Serotonergic Modulation of Social Dominance via the Dorsal Raphe-Central Amygdala Circuit in Male Mice.

Social hierarchy is a fundamental aspect of social behavior in animals, influencing individual health and well-being. This study investigated the role of serotonin (5-HT) neurons in the dorsal raphe (DR) nucleus and their projections to the central amygdala (CeA) in regulating social dominance in male mice. We first observed elevated c-Fos expression in 5-HT neurons of subordinate mice, indicating heightened neuronal activity during social competition. Using chemogenetic approaches, we found that activation of DR 5-HT neurons and DR^5-HT-CeA projections significantly reduced the social rank of dominant individuals, while inhibition had negligible effects on the subordinates. Additionally, activation of the DR^5-HT-CeA circuit induced anxiety-like behaviors in dominant mice, as evidenced by reduced exploration in the open-field test.
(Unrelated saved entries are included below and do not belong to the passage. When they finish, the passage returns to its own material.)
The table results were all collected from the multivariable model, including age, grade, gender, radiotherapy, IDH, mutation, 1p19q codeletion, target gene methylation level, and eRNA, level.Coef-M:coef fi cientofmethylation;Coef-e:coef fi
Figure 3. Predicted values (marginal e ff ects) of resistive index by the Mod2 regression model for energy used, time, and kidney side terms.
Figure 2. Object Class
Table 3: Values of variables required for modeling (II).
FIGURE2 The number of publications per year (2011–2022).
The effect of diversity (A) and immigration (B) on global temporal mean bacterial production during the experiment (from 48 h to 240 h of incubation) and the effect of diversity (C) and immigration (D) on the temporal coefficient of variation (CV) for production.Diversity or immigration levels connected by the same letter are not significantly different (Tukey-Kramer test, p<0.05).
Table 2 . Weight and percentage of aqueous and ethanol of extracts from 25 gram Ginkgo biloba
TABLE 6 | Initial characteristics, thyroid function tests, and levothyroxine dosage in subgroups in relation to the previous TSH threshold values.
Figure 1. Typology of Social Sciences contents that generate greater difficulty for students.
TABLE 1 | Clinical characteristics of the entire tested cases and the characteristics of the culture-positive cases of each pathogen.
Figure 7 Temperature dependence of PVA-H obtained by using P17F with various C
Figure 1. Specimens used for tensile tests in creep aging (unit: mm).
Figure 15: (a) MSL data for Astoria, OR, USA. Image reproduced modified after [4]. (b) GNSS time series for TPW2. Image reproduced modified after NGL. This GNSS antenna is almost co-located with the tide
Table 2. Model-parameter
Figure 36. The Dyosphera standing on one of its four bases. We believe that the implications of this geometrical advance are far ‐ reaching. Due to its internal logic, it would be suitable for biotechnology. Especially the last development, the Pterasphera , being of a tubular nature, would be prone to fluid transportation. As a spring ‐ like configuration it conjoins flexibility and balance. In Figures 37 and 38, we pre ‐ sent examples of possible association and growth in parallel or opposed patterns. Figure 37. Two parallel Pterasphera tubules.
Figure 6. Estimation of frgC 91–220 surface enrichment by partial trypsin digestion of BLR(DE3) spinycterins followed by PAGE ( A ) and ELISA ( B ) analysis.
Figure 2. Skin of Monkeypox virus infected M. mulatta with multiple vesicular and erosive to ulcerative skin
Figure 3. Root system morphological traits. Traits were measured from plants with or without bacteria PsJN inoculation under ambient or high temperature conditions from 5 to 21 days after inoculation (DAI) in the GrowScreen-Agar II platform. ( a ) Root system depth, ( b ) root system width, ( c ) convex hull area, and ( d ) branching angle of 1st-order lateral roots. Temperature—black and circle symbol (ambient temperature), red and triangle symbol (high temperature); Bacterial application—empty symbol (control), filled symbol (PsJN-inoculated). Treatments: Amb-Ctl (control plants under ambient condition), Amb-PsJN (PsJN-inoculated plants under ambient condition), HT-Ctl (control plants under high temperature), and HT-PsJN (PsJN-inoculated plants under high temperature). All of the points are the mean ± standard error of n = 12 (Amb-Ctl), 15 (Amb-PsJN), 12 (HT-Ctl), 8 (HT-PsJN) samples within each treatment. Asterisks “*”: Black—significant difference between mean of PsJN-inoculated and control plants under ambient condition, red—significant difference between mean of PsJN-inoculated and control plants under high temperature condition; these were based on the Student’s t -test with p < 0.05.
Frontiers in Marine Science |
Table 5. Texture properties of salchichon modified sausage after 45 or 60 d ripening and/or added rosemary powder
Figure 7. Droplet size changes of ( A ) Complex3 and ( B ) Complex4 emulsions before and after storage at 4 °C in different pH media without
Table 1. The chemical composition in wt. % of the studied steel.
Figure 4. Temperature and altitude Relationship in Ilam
Pharmacological blockade of 5-HT1A receptors in the CeA reversed the effects of chemogenetic activation, highlighting the involvement of 5-HT1A receptors in this process. These findings underscore the critical role of the DR^5-HT-CeA circuit in modulating social dominance and suggest that 5-HT1A receptors in the CeA play a pivotal regulatory role. Overall, the current study provides new insights into the neural mechanisms underlying social hierarchy, which is closely related to our health and welfare.